Native SQL: The 2nd piece was to use the de-facto data warehousing language (SQL). This makes Snowflake instantly accessible to most of the major toolsets in use today and a distinct advantage over proprietary mechanisms or other approaches like the Hadoop ecosystem (eg. Map/Reduce). The ready availability of SQL skills means minimal time to onboard new people. New data types have been introduced to make semi-structured data like JSON, Parquet, etc also accessible via simple SQL statements. This is quite a powerful concept for today’s IoT use cases which often feature streaming JSON/Parquet/XML formats. Format changes (eg.new columns) are also handled “gracefully” so that your data pipelines don’t break.
Zero Management: As a fully managed SaaS and some intelligent data profiling/indexing on data ingestion, they’ve removed the need for specialised DBAs and people trying to tune complex query plans. That allows you to get on with the data warehousing and not worry about all that admin overhead.

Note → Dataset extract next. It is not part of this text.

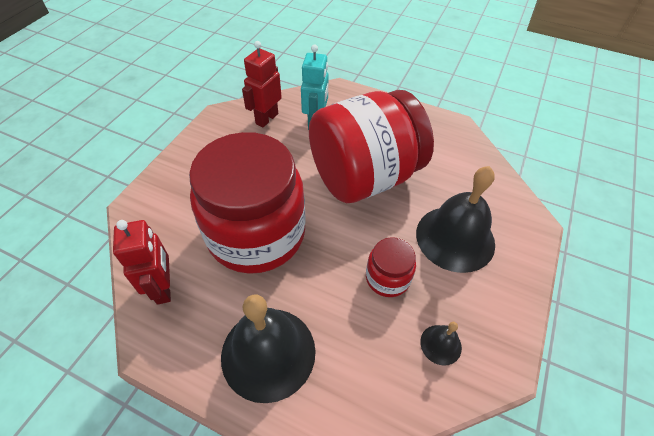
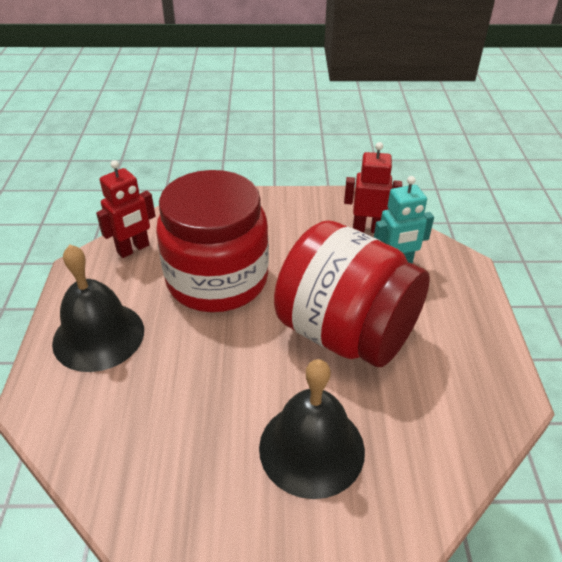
camera: 65 degrees right, 10 degrees down
red jar [366,237,416,297] -> none
black bell [420,322,462,366] -> none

Time Travel (DRP): This is my personal favourite. Anybody who’s done data warehousing in anger will know the sinking feeling of having just committed the “drop table” command on the production database. Because all data changes in Snowflake are effectively logged as SCD-2’s (i.e. logical deletes, not physical deletes), it is child’s play to type in the “undrop table” command and see all your wonderfully restored data on the executive dashboard before anybody has even noticed. This convenient feature makes it also very easy to take snapshots in time for whatever reason you have with minimal storage overheads. A copy is just a copy of the pointers to the production data (i.e. metadata (not data) is replicated). The most common usage is production snapshots for load/performance testing – just take a copy, do your test, delete the copy.
As with any good product, new features are being added to Snowflake all the time. A recent example is sharing data with other Snowflake users via the Time Travel mechanism which negates the need to replicate the data. Add this to the recent Snowflake on Azure and Google GCP and you have the capability to implement a multi-vendor cloud strategy with data redundancy (via data sharing) to your data lake/warehouse/hub as well.
All of the above, add to a compelling argument as to, why would you continue data warehousing on outdated, expensive and hard to maintain OLTP architectures when you could be out there adding business value today and into the future on purpose built, native cloud OLAP architecture.